Human keypoint data:
---*---
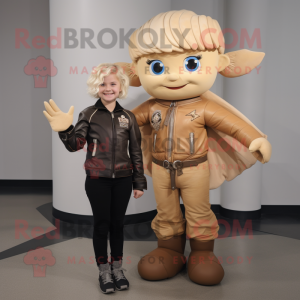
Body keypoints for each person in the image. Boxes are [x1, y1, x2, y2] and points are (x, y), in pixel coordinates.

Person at [114, 9, 272, 286]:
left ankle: (202, 252)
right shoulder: (151, 107)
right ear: (137, 73)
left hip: (195, 168)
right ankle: (169, 249)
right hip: (162, 170)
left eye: (190, 63)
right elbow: (124, 122)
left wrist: (254, 140)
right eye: (157, 67)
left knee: (199, 210)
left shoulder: (204, 106)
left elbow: (231, 125)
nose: (173, 77)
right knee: (166, 211)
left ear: (220, 63)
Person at [43, 63, 147, 294]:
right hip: (97, 179)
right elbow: (75, 145)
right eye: (102, 83)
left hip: (123, 178)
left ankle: (117, 268)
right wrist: (65, 130)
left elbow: (137, 151)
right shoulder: (88, 114)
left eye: (112, 83)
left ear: (120, 87)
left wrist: (138, 182)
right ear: (96, 87)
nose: (107, 88)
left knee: (118, 225)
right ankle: (103, 271)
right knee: (102, 225)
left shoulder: (128, 117)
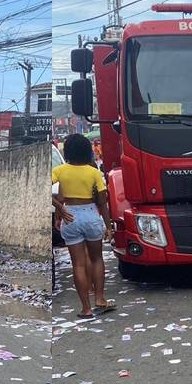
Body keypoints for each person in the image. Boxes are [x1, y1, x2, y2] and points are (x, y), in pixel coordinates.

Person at [52, 134, 114, 319]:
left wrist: (59, 208)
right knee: (96, 259)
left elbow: (51, 193)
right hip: (90, 214)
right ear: (88, 151)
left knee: (78, 264)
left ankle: (85, 309)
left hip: (70, 216)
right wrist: (109, 227)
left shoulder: (59, 171)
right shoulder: (94, 172)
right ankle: (100, 299)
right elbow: (102, 203)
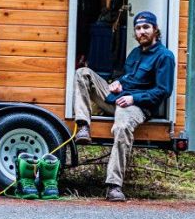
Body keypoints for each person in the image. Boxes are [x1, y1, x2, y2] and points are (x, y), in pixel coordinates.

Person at [72, 11, 176, 202]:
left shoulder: (165, 57)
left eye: (146, 27)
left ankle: (114, 186)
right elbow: (127, 77)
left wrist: (133, 99)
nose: (142, 31)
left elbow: (163, 91)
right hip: (118, 97)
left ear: (155, 30)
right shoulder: (135, 52)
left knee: (121, 127)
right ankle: (83, 126)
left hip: (137, 106)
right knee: (82, 73)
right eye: (138, 28)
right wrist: (116, 83)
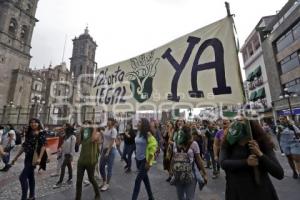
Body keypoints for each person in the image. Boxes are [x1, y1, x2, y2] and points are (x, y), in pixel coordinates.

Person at [220, 120, 284, 200]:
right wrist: (246, 162)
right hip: (236, 192)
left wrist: (260, 154)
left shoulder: (262, 142)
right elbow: (223, 163)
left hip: (261, 192)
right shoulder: (228, 142)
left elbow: (279, 173)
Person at [11, 118, 48, 200]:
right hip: (27, 157)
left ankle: (23, 197)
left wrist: (39, 158)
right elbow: (24, 146)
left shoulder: (42, 132)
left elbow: (43, 146)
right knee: (31, 177)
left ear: (38, 123)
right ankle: (32, 196)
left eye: (35, 122)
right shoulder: (29, 133)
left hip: (34, 158)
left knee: (22, 177)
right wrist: (15, 158)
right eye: (31, 122)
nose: (33, 124)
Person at [172, 125, 208, 200]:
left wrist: (171, 171)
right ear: (189, 134)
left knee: (181, 197)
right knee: (189, 197)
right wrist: (204, 174)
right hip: (191, 174)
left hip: (178, 173)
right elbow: (199, 160)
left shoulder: (176, 143)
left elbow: (174, 158)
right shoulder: (194, 144)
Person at [132, 118, 157, 200]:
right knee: (145, 180)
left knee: (137, 181)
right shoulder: (138, 133)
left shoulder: (148, 134)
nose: (138, 123)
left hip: (144, 161)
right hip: (138, 160)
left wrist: (148, 162)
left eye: (139, 122)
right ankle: (151, 197)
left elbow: (153, 148)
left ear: (144, 124)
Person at [75, 120, 100, 200]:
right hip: (82, 160)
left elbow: (93, 139)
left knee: (91, 178)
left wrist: (94, 128)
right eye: (84, 124)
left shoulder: (97, 133)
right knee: (78, 181)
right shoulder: (83, 133)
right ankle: (78, 198)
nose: (85, 125)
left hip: (91, 161)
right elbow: (78, 143)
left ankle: (97, 194)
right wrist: (79, 132)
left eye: (87, 124)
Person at [53, 123, 76, 188]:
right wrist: (60, 151)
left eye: (66, 129)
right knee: (69, 166)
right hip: (64, 154)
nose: (65, 130)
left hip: (69, 155)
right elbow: (63, 145)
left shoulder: (72, 137)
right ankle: (70, 178)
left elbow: (72, 147)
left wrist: (71, 156)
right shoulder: (66, 136)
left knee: (63, 167)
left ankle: (60, 182)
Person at [99, 118, 118, 191]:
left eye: (109, 121)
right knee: (101, 166)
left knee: (109, 168)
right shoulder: (107, 128)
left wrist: (107, 152)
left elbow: (112, 142)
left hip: (111, 150)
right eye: (107, 121)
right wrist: (102, 133)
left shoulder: (114, 130)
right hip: (104, 149)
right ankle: (104, 181)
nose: (107, 122)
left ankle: (107, 184)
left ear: (112, 123)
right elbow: (105, 138)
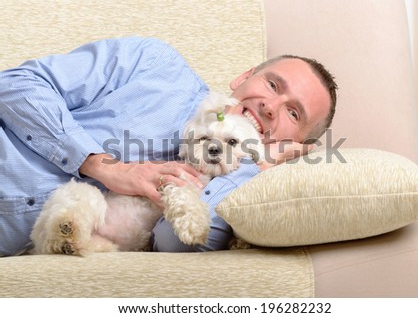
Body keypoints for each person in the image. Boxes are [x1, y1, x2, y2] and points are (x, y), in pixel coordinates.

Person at [0, 36, 337, 256]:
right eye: (272, 84)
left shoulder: (242, 188)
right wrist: (100, 164)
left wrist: (256, 164)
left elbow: (178, 242)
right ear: (243, 77)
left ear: (298, 144)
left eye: (293, 113)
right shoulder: (154, 63)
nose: (270, 106)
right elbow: (14, 84)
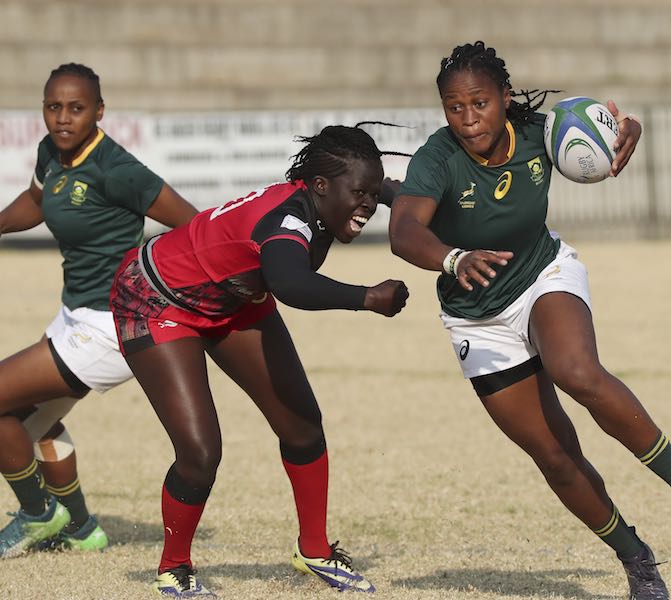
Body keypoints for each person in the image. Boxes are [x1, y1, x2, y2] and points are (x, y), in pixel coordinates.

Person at [388, 41, 671, 600]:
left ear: (504, 97)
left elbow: (609, 125)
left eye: (479, 102)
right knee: (554, 456)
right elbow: (405, 230)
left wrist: (631, 130)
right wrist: (454, 258)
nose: (468, 118)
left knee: (576, 371)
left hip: (541, 274)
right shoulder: (437, 157)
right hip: (476, 319)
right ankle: (637, 558)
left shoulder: (540, 131)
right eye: (454, 108)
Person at [109, 123, 409, 597]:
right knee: (201, 453)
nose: (368, 205)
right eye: (360, 194)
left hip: (231, 296)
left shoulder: (332, 196)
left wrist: (411, 198)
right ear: (319, 187)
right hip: (157, 299)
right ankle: (174, 567)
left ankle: (313, 551)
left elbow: (398, 191)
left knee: (303, 425)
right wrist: (367, 296)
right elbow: (290, 285)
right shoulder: (289, 222)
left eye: (372, 194)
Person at [0, 64, 198, 559]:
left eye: (76, 108)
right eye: (53, 107)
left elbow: (195, 227)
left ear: (99, 111)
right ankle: (84, 529)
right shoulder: (52, 153)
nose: (62, 118)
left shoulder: (117, 169)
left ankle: (39, 515)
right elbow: (35, 201)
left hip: (110, 326)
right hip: (73, 316)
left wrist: (178, 292)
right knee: (35, 422)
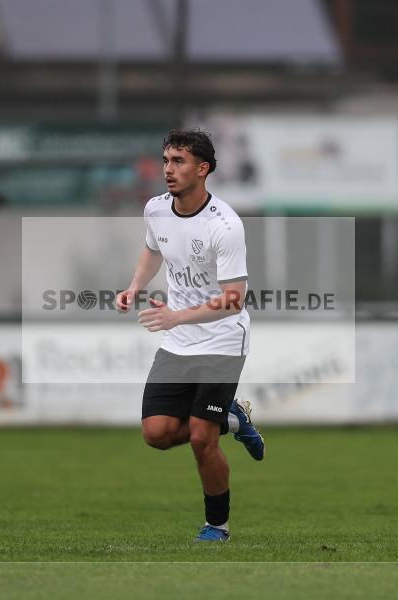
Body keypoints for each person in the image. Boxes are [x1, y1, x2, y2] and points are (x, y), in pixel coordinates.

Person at [116, 129, 265, 542]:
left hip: (221, 339)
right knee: (157, 434)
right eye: (166, 160)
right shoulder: (156, 209)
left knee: (201, 437)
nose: (168, 169)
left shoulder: (226, 225)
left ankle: (216, 526)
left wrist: (177, 318)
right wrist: (134, 287)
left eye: (178, 161)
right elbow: (153, 249)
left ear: (204, 169)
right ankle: (233, 420)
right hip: (179, 339)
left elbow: (234, 300)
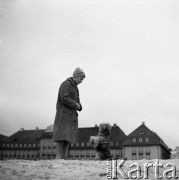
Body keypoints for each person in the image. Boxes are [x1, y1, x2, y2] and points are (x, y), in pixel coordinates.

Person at [52, 67, 85, 159]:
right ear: (76, 76)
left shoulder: (76, 88)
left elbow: (78, 103)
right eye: (81, 79)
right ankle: (59, 157)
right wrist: (76, 104)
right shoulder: (65, 84)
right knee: (61, 136)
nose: (81, 81)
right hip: (64, 114)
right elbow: (64, 98)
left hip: (71, 116)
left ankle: (64, 157)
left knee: (67, 137)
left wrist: (80, 106)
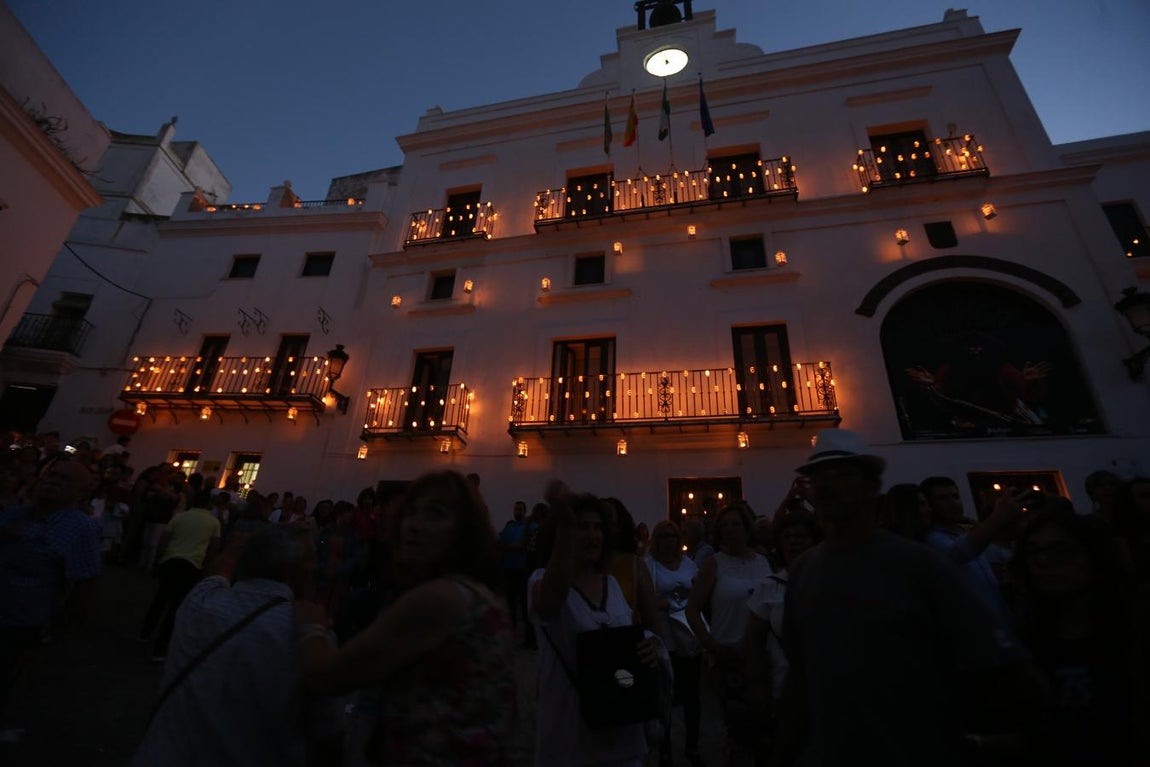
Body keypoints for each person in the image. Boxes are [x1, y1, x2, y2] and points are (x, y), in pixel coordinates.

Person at [776, 429, 1044, 766]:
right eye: (818, 476)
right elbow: (800, 676)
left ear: (872, 487)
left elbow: (1003, 667)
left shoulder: (919, 564)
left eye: (842, 474)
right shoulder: (802, 572)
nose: (827, 485)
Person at [297, 470, 516, 765]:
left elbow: (329, 677)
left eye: (435, 514)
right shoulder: (476, 593)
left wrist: (310, 626)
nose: (414, 525)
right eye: (411, 512)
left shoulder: (440, 598)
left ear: (465, 530)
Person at [133, 526, 343, 766]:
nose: (316, 567)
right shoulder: (309, 637)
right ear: (291, 571)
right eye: (312, 558)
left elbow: (219, 569)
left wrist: (236, 548)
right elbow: (328, 732)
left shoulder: (200, 601)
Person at [529, 481, 664, 767]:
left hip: (623, 732)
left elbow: (638, 632)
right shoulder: (540, 580)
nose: (592, 534)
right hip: (571, 739)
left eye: (598, 527)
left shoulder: (612, 585)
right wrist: (566, 522)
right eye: (582, 526)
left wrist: (652, 646)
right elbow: (551, 600)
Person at [1009, 507, 1142, 765]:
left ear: (1095, 557)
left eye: (1060, 549)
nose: (1044, 561)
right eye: (1034, 551)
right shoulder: (1024, 640)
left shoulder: (1136, 630)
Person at [0, 460, 100, 737]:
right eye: (51, 475)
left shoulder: (80, 528)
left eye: (65, 480)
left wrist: (54, 633)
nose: (53, 482)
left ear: (81, 492)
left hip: (21, 623)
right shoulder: (13, 514)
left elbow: (84, 584)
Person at [685, 500, 773, 766]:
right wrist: (710, 644)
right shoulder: (714, 564)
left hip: (763, 655)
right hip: (728, 655)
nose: (730, 530)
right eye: (724, 526)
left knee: (763, 727)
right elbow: (692, 610)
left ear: (747, 528)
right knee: (736, 731)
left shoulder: (763, 562)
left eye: (736, 524)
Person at [742, 511, 821, 763]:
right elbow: (753, 642)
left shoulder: (830, 580)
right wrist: (757, 688)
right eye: (787, 537)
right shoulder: (770, 586)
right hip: (783, 690)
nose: (793, 543)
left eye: (801, 537)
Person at [921, 475, 1019, 628]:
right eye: (943, 498)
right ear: (929, 505)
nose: (953, 503)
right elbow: (959, 552)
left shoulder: (967, 531)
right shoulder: (930, 538)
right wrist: (998, 517)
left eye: (955, 496)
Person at [139, 489, 221, 661]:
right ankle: (161, 647)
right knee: (176, 606)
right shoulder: (213, 522)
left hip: (170, 560)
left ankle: (146, 631)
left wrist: (158, 560)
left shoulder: (180, 517)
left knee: (160, 598)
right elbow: (213, 548)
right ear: (209, 504)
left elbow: (164, 539)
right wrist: (206, 567)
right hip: (192, 565)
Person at [646, 520, 704, 767]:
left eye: (673, 535)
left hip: (688, 635)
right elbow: (646, 598)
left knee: (692, 695)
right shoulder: (650, 567)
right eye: (664, 536)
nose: (669, 540)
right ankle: (665, 750)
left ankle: (692, 745)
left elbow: (701, 593)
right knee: (665, 696)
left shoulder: (689, 564)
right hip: (665, 637)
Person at [500, 500, 530, 640]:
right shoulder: (509, 527)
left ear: (525, 511)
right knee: (510, 603)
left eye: (520, 509)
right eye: (515, 509)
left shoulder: (529, 527)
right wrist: (515, 546)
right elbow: (502, 545)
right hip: (508, 568)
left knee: (524, 604)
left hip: (522, 569)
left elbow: (525, 545)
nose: (517, 512)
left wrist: (513, 546)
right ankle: (511, 634)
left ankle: (528, 636)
---*---
■ Exercise directions: Of the lines above, extract only those from the line with "left elbow: (279, 173)" to the line with "right knee: (145, 180)", both included, exactly as written.

■ Answer space:
left elbow: (279, 173)
Person at [11, 118, 48, 200]:
right hip: (27, 157)
left ankle: (23, 197)
left wrist: (39, 158)
right elbow: (24, 146)
left shoulder: (42, 132)
left elbow: (43, 146)
right knee: (31, 177)
left ear: (38, 123)
right ankle: (32, 196)
left eye: (35, 122)
right shoulder: (29, 133)
left hip: (34, 158)
left knee: (22, 177)
right wrist: (15, 158)
right eye: (31, 122)
nose: (33, 124)
Person at [172, 125, 208, 200]:
left wrist: (171, 171)
right ear: (189, 134)
left knee: (181, 197)
right knee: (189, 197)
right wrist: (204, 174)
right hip: (191, 174)
left hip: (178, 173)
right elbow: (199, 160)
left shoulder: (176, 143)
left elbow: (174, 158)
right shoulder: (194, 144)
Person at [132, 118, 157, 200]:
right knee: (145, 180)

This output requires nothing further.